Bab X - Benar-benar pergi

8.2K 841 72
                                    

Malam ini menjadi malam paling kelabu bagi Kesha. Setelah adegan ciuman tadi, yang ia rasakan bukan ketenangan,melainkan rasa takut. Takut jika suatu saat ia pergi. Takut ditinggalkan sendiri.

Kesha sangat mendukung Niko untuk meraih impiannya. Keshapun menyayangkan kalau ia sampai membuang kesempatan ini. Tapi, jika boleh memilih, Kesha ingin ikut bersamanya. 

Dan panggilan video Line berbunyi. Sahabatnya--yang mencuri ciuman keduanya--yaitu Niko, menelponku. 
Kesha langsung mengangkatnya, tanpa basa-basi.

"Hai!" sapanya. Dan dalam video call itu, terlihat Niko berada di dalam sebuah mobil.

Kesha tersenyum dan melambaikan tangan. "Hai. Lo mau kemana?"

"Gue... Gue mau ke Australia."

Deg.

Kesha tertawa. "Gila lo. Bohong banget. Tadi aja masih di sekolah, kan?"

Oh.. Jangan sampai... Jangan sampai dia pergi dulu. Aku bahkan belum menyampaikan salam perpisahan dengannya, batin Kesha.

"Gue nggak tau kalau gue pergi sekarang, karena gue kira masih minggu depan. Eh, ternyata dimajuin. Surat dari sekolah sampainya dadakan. Jadi ya gue belum sempet pamitan sama lo dan temen-temen lain."

Sial

Kesha memajukan bibirnya. Ini adalah salah satu tanda jika Kesha 'mau-menangis'.

"Kes, Kes. Jangan nangis kenapaa? Lo pengen kan, gue pinter? Ya siapa tau gue balik-balik udah jadi laki tulen.. Kan lumayan," ujarnya dengan suara imutnya.

Kesha menggeleng kencang. "Lo suruh gue gak sedih, gitu? Nggak bisa lah, oncom! Gue sama lo kan udah sejak SMP.. Gue sama lo tuh kayak lem sama prangko.. Nggak bisa pisah! Kalau pisah, keduanya pasti nggak sempurna, ada aja cacatnya."

"Kes, gu--"

"Gue belum selesai ngomong!" potong Kesha cepat. "Dan masalah lo jadi laki atau enggak, gue nggak peduli. Mau lo banci sekalipun, kalo dasarnya lo emang laki, ya lo tetap laki-laki. Kalo suatu saat gue nikah sama lo yang masih rada banci, kita tetep bisa punya anak kan? Jadi gue nggak suka kalo lo sengaja ngubah diri lo gitu!"

Jujur, Kesha tidak suka. Ambisi Niko tuk mengubah dirinya menjadi normal, justru terdengar aneh untuk Kesha. Kesha ingin Niko menjadi laki-laki seutuhnya. Tapi Kesha tak mau hal itu terlalu dipaksa dan malah menyakiti masing-masing pihak. Toh, tanpa harus memaksakan diri berubah, Kesha sudah menyayangi Niko.

"Ambisi lo salah, Nik..."

Niko menghela nafas. "Gue cuma mau normal, Kes.."
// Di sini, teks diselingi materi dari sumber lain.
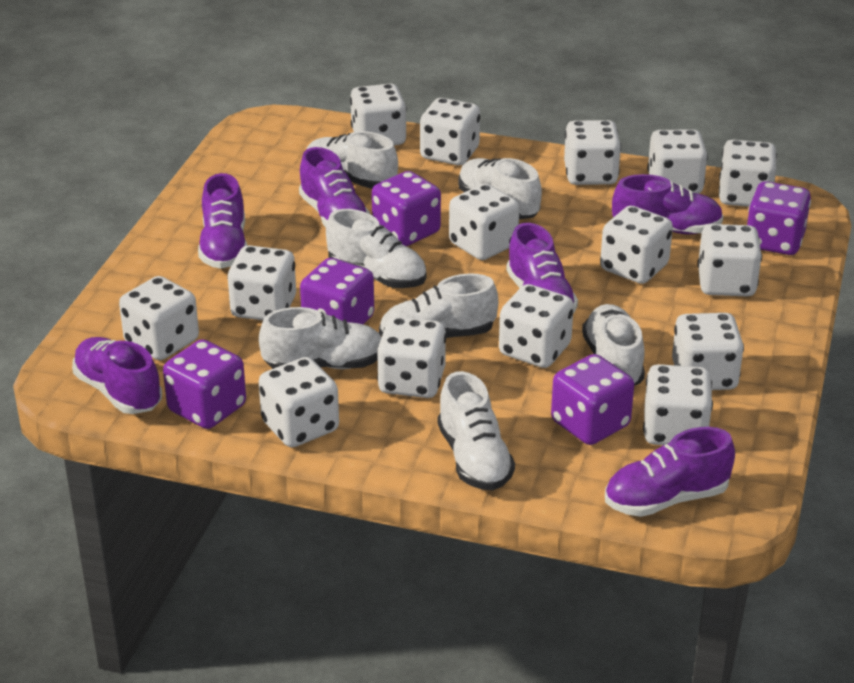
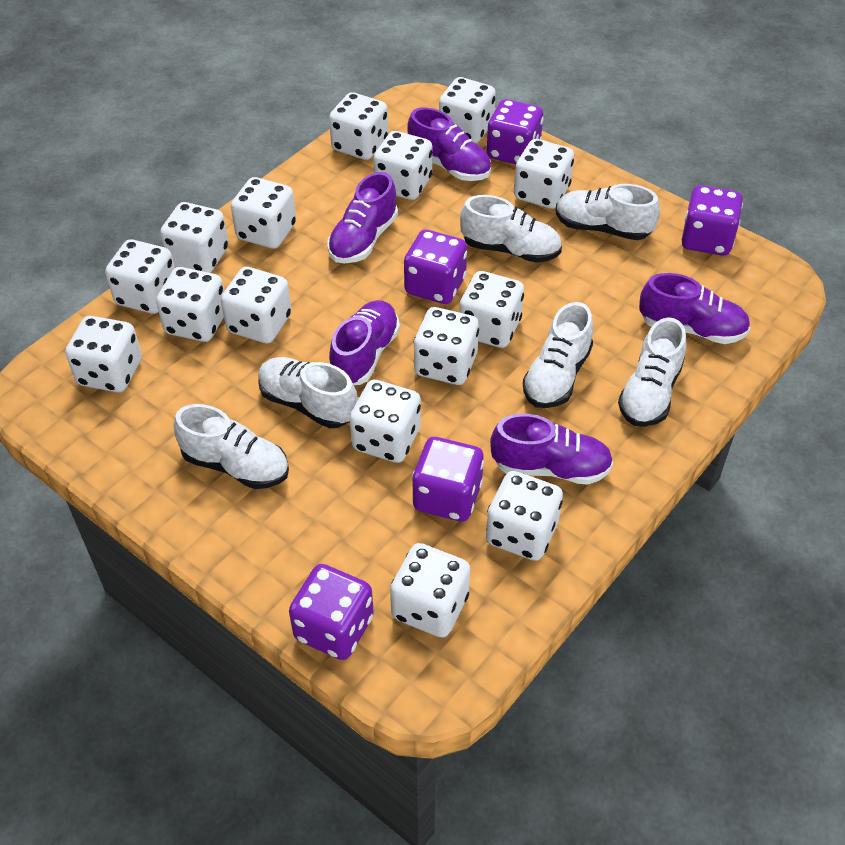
purple shoe: [72,337,162,414] [198,173,247,269] [299,147,370,227] [506,223,578,313] [605,427,735,517] [612,174,723,234] = 6 -> [327,172,398,263] [329,300,400,385] [407,107,491,181] [490,414,613,485] [639,273,750,344] = 5
white shoe: [259,307,382,369] [307,131,398,189] [326,209,426,288] [379,274,498,338] [438,371,515,490] [458,158,542,220] [582,304,645,386] = 7 -> [174,404,289,489] [258,357,358,428] [460,195,562,263] [523,302,593,408] [556,184,660,240] [618,317,687,427] = 6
"Emang lo merasa nggak normal?"

"Normal. Cuma kurang jantan."

Kesha tersenyum pilu. "Emang itu penting?"

"Penting."

"Supaya apa?"

"Supaya bisa lindungin lo. Supaya lebih pantas untuk bersanding sama lo, tanpa ada yang meremehkan," jawab Niko.

Kesha paham betul bagaimana rasanya menjadi Niko.  Diremehkan banyak orang, dicaci, dihina, dan dianggap sebagai seorang banci yang tak punya makna. Semua pasti menyakitkan dan membuat luka.

"Gue pengen normal, Kes..." Niko menunduk.

"Ya, Nik.. Maafin gue.." Kesha menghela nafas lemah. "Gue sedih. Gue nggak tau gimana hidup gue tanpa lo. Gue sama siapa, Nik? Siapa yang bakal jadi tempat curhat gue dua puluh empat jam penuh? Siapa yang bakal pinjamin bahu ke gue? Siapa yang bakal ngomongin gosip-gosip seantero jagad raya sama gue?"